Duke Nukem est l’un des personnages les plus reconnaissables et controversés du jeu vidéo. Avec ses lunettes de soleil, ses muscles hypertrophiés, son débardeur rouge et ses punchlines dignes d’un film des années 80, il incarne la caricature du héros américain viril, armé jusqu’aux dents, misogyne assumé et provocateur invétéré.
Il fait ses débuts dans Duke Nukem (1991), un jeu de plateforme PC développé par Apogee Software. Il y affronte Dr. Proton dans un univers futuriste envahi par les robots. Mais c’est dans Duke Nukem 3D (1996) qu’il accède au rang d’icône. Le passage à la 3D lui permet de s’exprimer, de jurer, de plaisanter, de draguer les strip-teaseuses et surtout de massacrer des hordes d’aliens dans des niveaux ouverts, destructibles, et bourrés de secrets.

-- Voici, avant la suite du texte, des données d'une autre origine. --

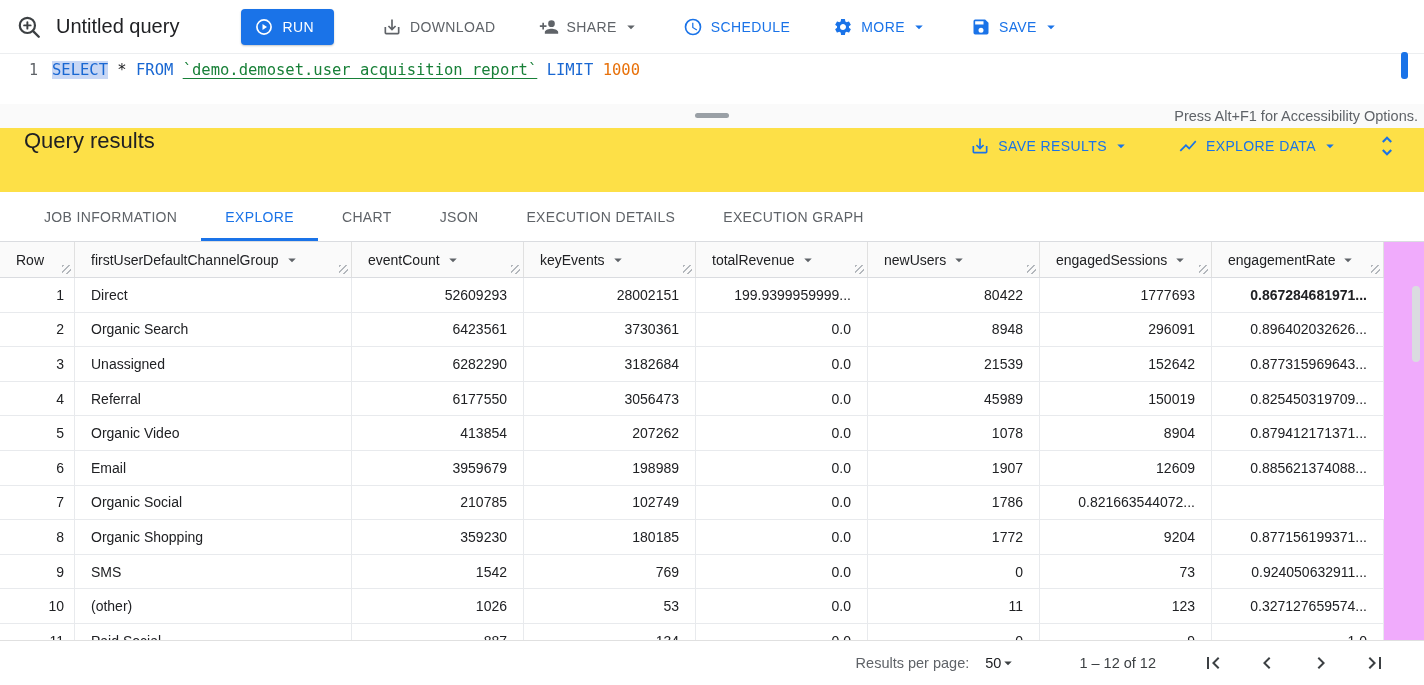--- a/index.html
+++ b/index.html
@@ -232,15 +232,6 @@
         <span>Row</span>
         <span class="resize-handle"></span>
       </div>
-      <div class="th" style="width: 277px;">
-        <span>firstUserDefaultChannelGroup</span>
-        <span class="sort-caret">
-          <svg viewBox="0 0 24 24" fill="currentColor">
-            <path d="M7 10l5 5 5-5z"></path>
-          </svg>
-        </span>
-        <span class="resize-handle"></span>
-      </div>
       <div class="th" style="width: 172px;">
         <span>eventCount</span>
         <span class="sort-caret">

Duke n’est pas un héros classique. Il ne cherche ni gloire ni pardon. Il fume des cigares, admire ses muscles dans les miroirs, détruit tout ce qui bouge et sauve le monde en rigolant. Il est irrévérencieux, vulgaire, violent, mais toujours conscient d’être une caricature. Ses répliques sont volontairement exagérées, inspirées de films comme Evil Dead, Predator, ou They Live.
Dans Duke Nukem Forever (2011), très attendu puis violemment critiqué, il revient après une décennie d’absence. Malgré un gameplay daté, son personnage reste fidèle à lui-même : mégalomane, sexiste, burlesque, provocateur et indestructible. Le jeu assume un ton parodique qui divise, mais Duke y reste fidèle à sa propre légende.
Il apparaît aussi en invité spécial dans Bulletstorm, Ion Fury, ou dans des mods de jeux indépendants. Sa voix originale (interprétée par Jon St. John) reste culte pour des millions de joueurs.
Dans l’histoire du jeu vidéo, Duke Nukem est une anomalie assumée. Il ne représente pas un idéal, mais une époque. Il est à la fois une célébration et une critique de l’action bourrine, du héros macho et des codes hollywoodiens des années 90. Il n’est pas politiquement correct. Il est Duke Nukem. Et il est là pour botter des culs.